_Brano proposto:_
------------

Quanto alle tasse, queste «non fanno parte del Dna di questo governo, lo abbiamo detto due anni fa e lo ribadiamo, evitiamo boutade», precisa Giorgetti parlando del percorso di risanamento nel quale l’Italia è impegnata con l’Ue. Ad esempio, la crescita per quest’anno – ribadisce Giorgetti – dovrebbe confermarsi all’1%, «o un risultato molto molto prossimo a quel target», come da previsioni, anche se proprio oggi l’Istat lima al ribasso la crescita acquisita per il primo semestre 2024 dallo 0,6 allo 0,4%. E i dati di finanza pubblica – aggiunge – «per quest’anno andranno meglio di come abbiamo comunicato ai mercati e alla Commissione», visto che l’obiettivo di deficit del 4,4% «sembrava irrealistico e ora è stato aggiornato al 3,8%, quasi un unicum nel contesto europeo. Stiamo dimostrando che non soltanto rispettiamo quanto detto, ma facciamo meglio».
E’ per questo che per finanziare la manovra bisognerà reperire risorse da «tutto il sistema Paese», cioè «i privati, le aziende e soprattutto la pubblica amministrazione che sarà chiamata ad essere più performante e produttiva.

------------

_Consegna:_
Sostituisci "manovra" con "legge di bilancio" e riscrivi tutto il brano sulle dichiarazioni di Giorgetti, dalle parole "E’ per questo" fino a "performante e produttiva.". Per rispondere serve soltanto il brano, senza ricorrere ad altre fonti.

------------

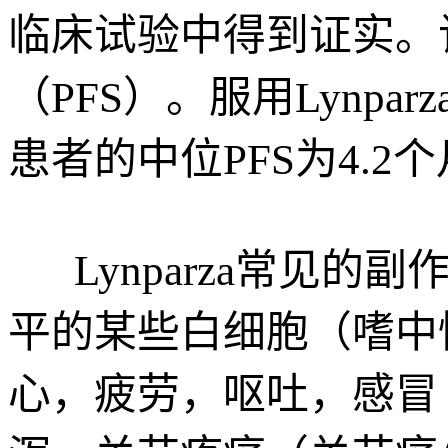
临床试验中得到证实。
（PFS）。服用Lynpa
患者的中位PFS为4.2
Lynparza常见
平的某些白细胞（嗜中
心，疲劳，呕吐，感冒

------------

_Risposta:_
E’ per questo che per finanziare la legge di bilancio bisognerà reperire risorse da «tutto il sistema Paese», cioè «i privati, le aziende e soprattutto la pubblica amministrazione che sarà chiamata ad essere più performante e produttiva.